▶ [Passage shown]
1. Field of the Invention
The present invention relates to a multiplexed audio-video transmission system through a pair-wire, such as used for connecting telephones, and using a main line branching device and to a branch line branching device enabling multiplex transmission of video signals and audio signals through the pair-wire, thereby enabling a point-to-multipoint connection model. This type of system is typically used in security systems using the pair-wire to provide two-way audio and one-way video viewing.
2. Description of the Prior Art
FIG. 10 shows a prior art audio-video transmission system such as applied in an audio-video security system.
The audio-video security system comprises a camera-equipped audio terminal 201 and a television-equipped audio terminal 217. The camera-equipped audio terminal 201, of which the exterior camera-equipped intercom unit, or interphone unit, is typical, transmits the multiplexed audio signal, DC current and video signal, which is modulated to a frequency band not overlapping the audio signal frequency band. The television-equipped audio terminal 217, of which the interior television-equipped intercom unit is typical, comprises an audio transmitter 215 for supplying DC current and receiving and transmitting the audio signal, and a video receiver 216 for receiving the video signal. The camera-equipped audio terminal 201 and television-equipped audio terminal 217 are connected by means of a specific wire pair 202a, 202b in the main line paired cable comprising plural wire pairs, a specific wire pair 207a, 207b in the branch line paired cable comprising plural wire pairs, the dedicated audio signal transmission cable 213a, 213b, and the dedicated video signal transmission cable 214a, 214b (in FIG. 10, only one pair each of the main and branch line paired cables is shown).
The main line wire pair 202a, 202b and the branch line wire pair 207a, 207b are connected by the main line branching device 205; the branch line wire pair 207a, 207b, audio signal transmission wires 213a, 213b, and video signal transmission wires 214a, 214b are connected by the branch line branching device 210. A main line terminator 204 is provided at the end of the main line wire pair 202a, 202b for the impedance matching of the main line wire pair 202a, 202b in the video signal frequency band and having a high impedance characteristic at frequencies lower than the video signal frequency band. A branch line terminator 208 is provided at the end of branch line wire pair 207a, 207b for the impedance matching of the branch line wire pair 207a, 207b in the video signal frequency band and having a high impedance characteristic at frequencies lower than the video signal frequency band.
The main line branching device 205 is connected at an appropriate position in the main line wire pair 202a, 202b and in turn to the branch line wire pair 207a, 207b. When the audio signal is passed to the branch line wire pair 207a, 207b, DC current is input from terminals 203a, 203b, the video signal is received balanced at a high input impedance from terminals 203a, 203b, and is output balanced to terminals 206a, 206b at an output impedance matched with the branch line wire pair 207a, 207b at the frequency band of the video signal.

▶ [Data excerpt]
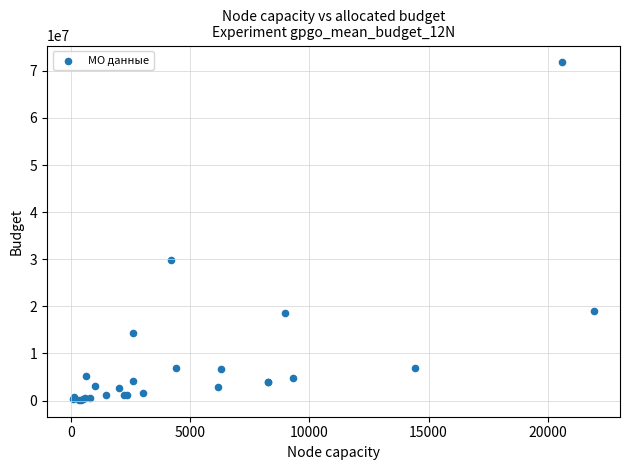

What Y value in the scatter plot is closest to 35973887?

29891400.0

▶ [Prompt] Please continue the patent passage about the pair-wire audio-video transmission system, starting after its last sentence.

▶ [Reply]
The branch line branching device 210 is connected at an appropriate position in the branch line wire pair 207a, 207b, one end of the audio signal transmission wires 213a, 213b, and one end of the video signal transmission wires 214a, 214b. DC current is supplied from the terminals 211a and 211b. The audio signal is transmitted bidirectionally between terminals 209a, 209b and terminals 211a, 211b. The video signal is received at a high input impedance balanced from terminals 209a, 209b, and is output unbalanced to terminals 212a, 212b at an output impedance matched with the video signal transmission wires 214a, 214b at the frequency band of the video signal.
The main line branching device 205 and branch line branching device 210 of the prior art audio-video transmission system as above typically use a transformer.
FIG. 11 is a circuit diagram of a conventional transformer-type main line branching device. This transformer-type main line branching device 205 comprises a balanced transmitter 273 for transmitting the video signal, and a low band signal mixer 274 for transmitting the audio signal.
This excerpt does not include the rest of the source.